BAGHDAD, Iraq Mar 09 (CNN): Gunfire and a roadside bomb left four people dead in Baghdad early Thursday, police said.
A woman who worked for an Iraqi humanitarian organization and a man who also worked inside Baghdad's International Zone were gunned down in western Baghdad as they waited for a government car to pick them up and take them to work, police said.
An official with Baghdad emergency police said Rana Abdul Wahab was killed along with the unidentified man when gunmen opened fire on them in the al-Mansur neighborhood about 7:30 a.m. (11:30 p.m. ET Wednesday).
Meanwhile, the Iraqi Interior Ministry has launched an investigation into an incident in which gunmen wearing police commando uniforms on Wednesday seized about 50 guards and employees at an Iraqi private security firm.
Commandos operate under the Interior Ministry, but the ministry says its forces had nothing to do with the incident. Interior Minister Bayan Jabr ordered the probe.
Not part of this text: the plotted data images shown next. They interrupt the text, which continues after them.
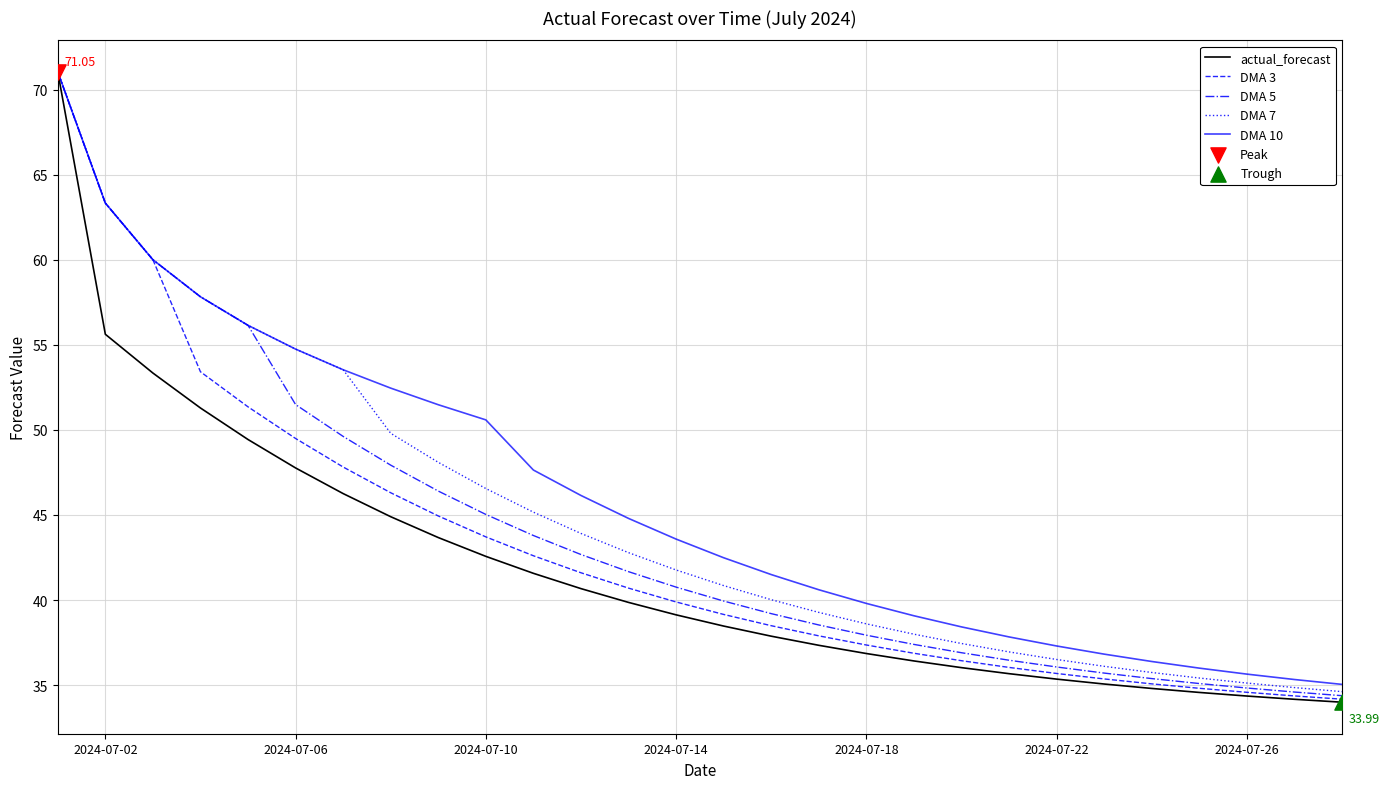

Which series has the widest spread of values?

actual_forecast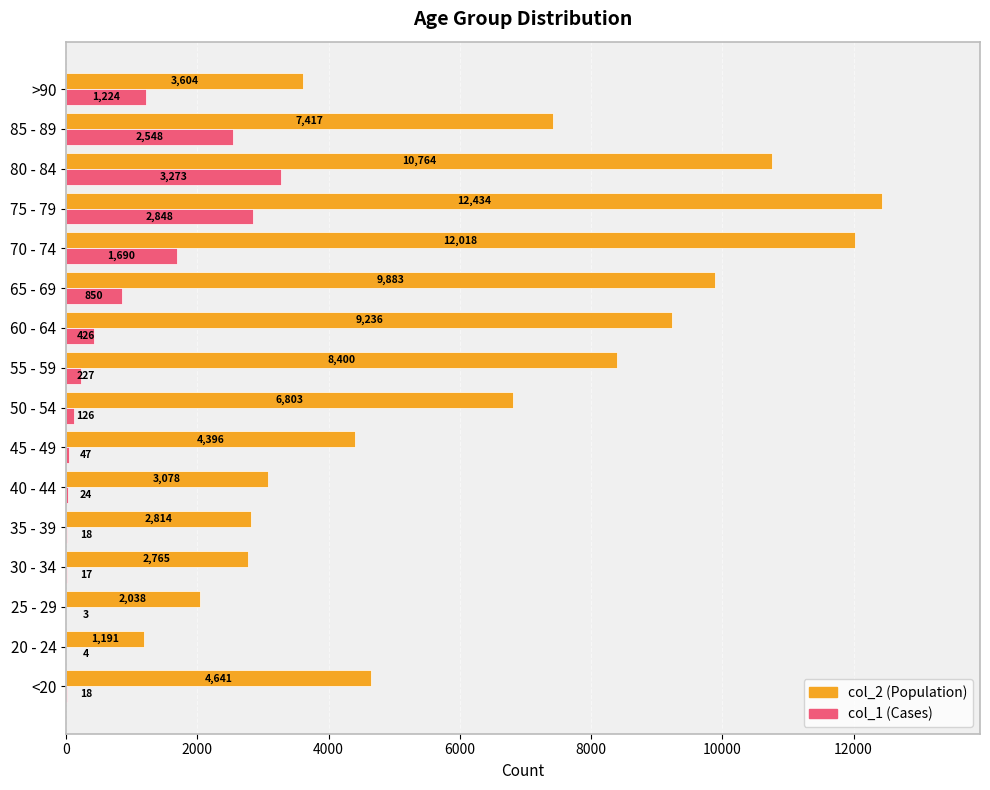

What is the maximum value shown in the chart?

12434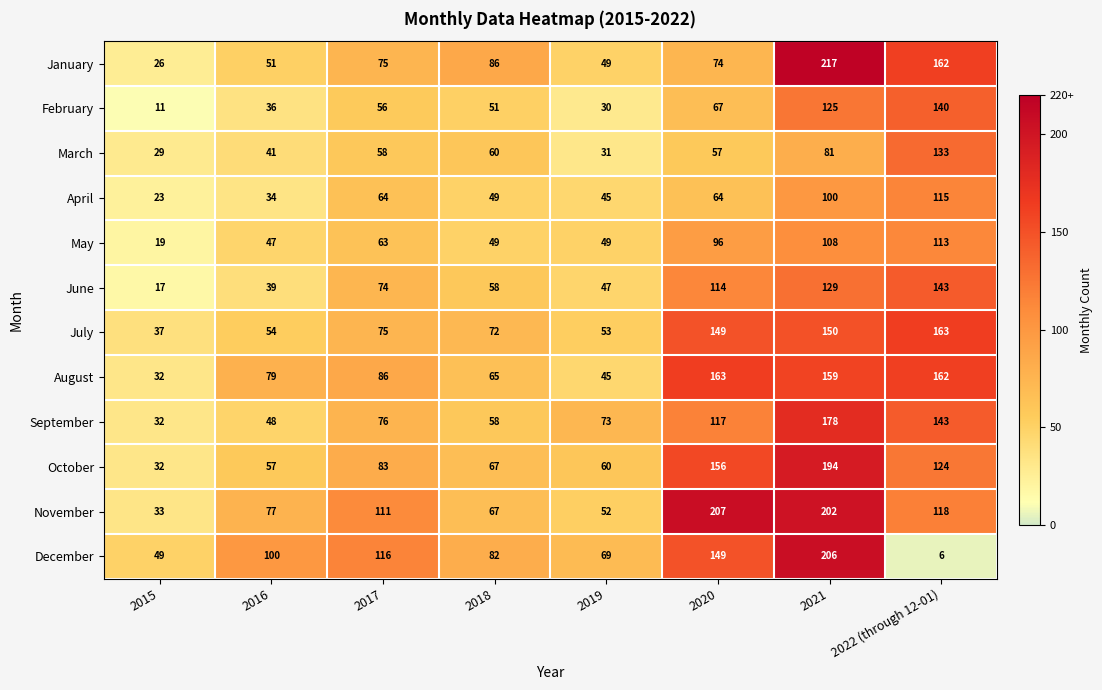

Which series has the largest total across all categories?

November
"The Interior Ministry is still investigating this incident, although it was very strange," ministry spokesman Adnan Abdul Rahman said. "How is it possible all the members of a security company were taken hostage by gunmen?"
The 50 people from the security firm remain missing.
In the incident, about 25 armed gunmen in 10 to 15 vehicles raided the Rawafed security firm, according to an account of the incident from police.
They grabbed money and documents from the building and forced the people into vehicles in a two-hour operation. Then they drove off.
Three building guards managed to escape during the ordeal and informed police about what happened.
The firm is in Baghdad's Zayuna neighborhood, a mixed, fairly well-to-do neighborhood consisting of Sunnis, Shiites and Christians.
The incident followed a gruesome discovery Tuesday night in western Baghdad.
Police found the bodies of 18 men who had been strangled and with their hands tied behind their backs, an official with the Baghdad Emergency Police said Wednesday.
The bodies were discovered in a minibus in the Amiriya neighborhood, the official said.
The men were of various ages and were not immediately identified. Baghdad police also said six other bodies were found in the capital: five had been shot, one had been beheaded.
Similar discoveries over the past few months -- mostly in Baghdad -- have helped to fuel concerns over the possibility of civil war between Shiite and Sunni Arabs.
However, U.S. Defense Secretary Donald Rumsfeld, while criticizing media coverage Tuesday, told reporters at the Pentagon he didn't think there was a civil war in Iraq.
"They want just the opposite," Rumsfeld said of the Iraqi people. "And they've demonstrated the courage to show that they want just the opposite."